La justice guatémaltèque a ouvert une enquête pour établir les responsabilités dans ce drame, car les accusations se font de plus en plus insistantes laissant penser que ce qui s’est passé était très facilement prévisible. Les autorités de la Coordinadora nacional para la reduccion de desastre (Conred) a fait parvenir un rapport aux autorités municipales pour prévenir d’un risque imminent en décembre 2014. «L’endroit du désastre était entouré de rouge» affirme le secrétaire exécutif de la Conred, Alejandro Maldonado, fils du président intérimaire du Guatemela.

La représentante de l’ONU au Guatemala, Valérie Julliand s’est montré très sévère à l’encontre des institutions guatémaltèques. «Nous parlons de ce désastre comme si il s’agissait seulement d’un désastre naturel, mais ce qui s’est passé à Santa Catarina Pinula va plus loin». Si elle reconnaît que les pluies ont été fortes, elle ajoute qu’il est important que les institutions de l’Etat «travaillent mieux, fassent mieux et que les lois soient respectées…»

Dans son rapport de 2014, la Conred relevait que le Rio Pinula provoquait une érosion sur les terres et les maisons de ses rives.

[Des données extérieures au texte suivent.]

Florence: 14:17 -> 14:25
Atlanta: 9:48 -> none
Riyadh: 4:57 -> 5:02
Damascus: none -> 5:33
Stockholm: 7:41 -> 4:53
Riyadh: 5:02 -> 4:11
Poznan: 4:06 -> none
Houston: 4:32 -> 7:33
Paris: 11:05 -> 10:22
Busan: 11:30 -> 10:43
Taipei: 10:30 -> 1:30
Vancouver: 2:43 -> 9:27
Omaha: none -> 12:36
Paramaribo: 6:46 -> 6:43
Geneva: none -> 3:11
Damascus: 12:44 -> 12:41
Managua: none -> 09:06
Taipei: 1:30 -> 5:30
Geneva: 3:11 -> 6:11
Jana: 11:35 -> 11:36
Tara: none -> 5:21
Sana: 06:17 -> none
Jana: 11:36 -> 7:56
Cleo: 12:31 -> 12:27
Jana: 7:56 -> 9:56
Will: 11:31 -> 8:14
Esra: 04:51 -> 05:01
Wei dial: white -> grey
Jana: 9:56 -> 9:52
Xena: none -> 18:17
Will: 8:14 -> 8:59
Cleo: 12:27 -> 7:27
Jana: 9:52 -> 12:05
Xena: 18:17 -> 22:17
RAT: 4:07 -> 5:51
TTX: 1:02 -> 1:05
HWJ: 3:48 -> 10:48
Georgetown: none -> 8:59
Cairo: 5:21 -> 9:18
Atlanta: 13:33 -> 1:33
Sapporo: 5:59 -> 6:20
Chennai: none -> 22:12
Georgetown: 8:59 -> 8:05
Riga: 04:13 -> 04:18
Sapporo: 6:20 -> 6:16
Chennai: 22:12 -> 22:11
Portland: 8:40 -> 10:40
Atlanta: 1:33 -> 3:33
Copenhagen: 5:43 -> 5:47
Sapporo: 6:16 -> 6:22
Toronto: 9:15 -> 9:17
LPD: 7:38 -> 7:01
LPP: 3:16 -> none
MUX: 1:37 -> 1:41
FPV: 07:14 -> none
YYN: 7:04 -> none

Elle recommandait de reloger la communauté dans un endroit plus protégé. Le chef de la Comisión internacional contra la impunidad para Guatemala (CICIG), Ivan Velasquez a déclaré que «la population guatémaltèque a compris que derrière une catastrophe comme celle-ci, la pollution de la rivière à cause de l’irresponsabilité de certains, derrière les enfants qui meurent de faim, derrière le manque d’éducation, de médicaments, derrière la condition misérable de tant de millions de personnes, il y a la corruption».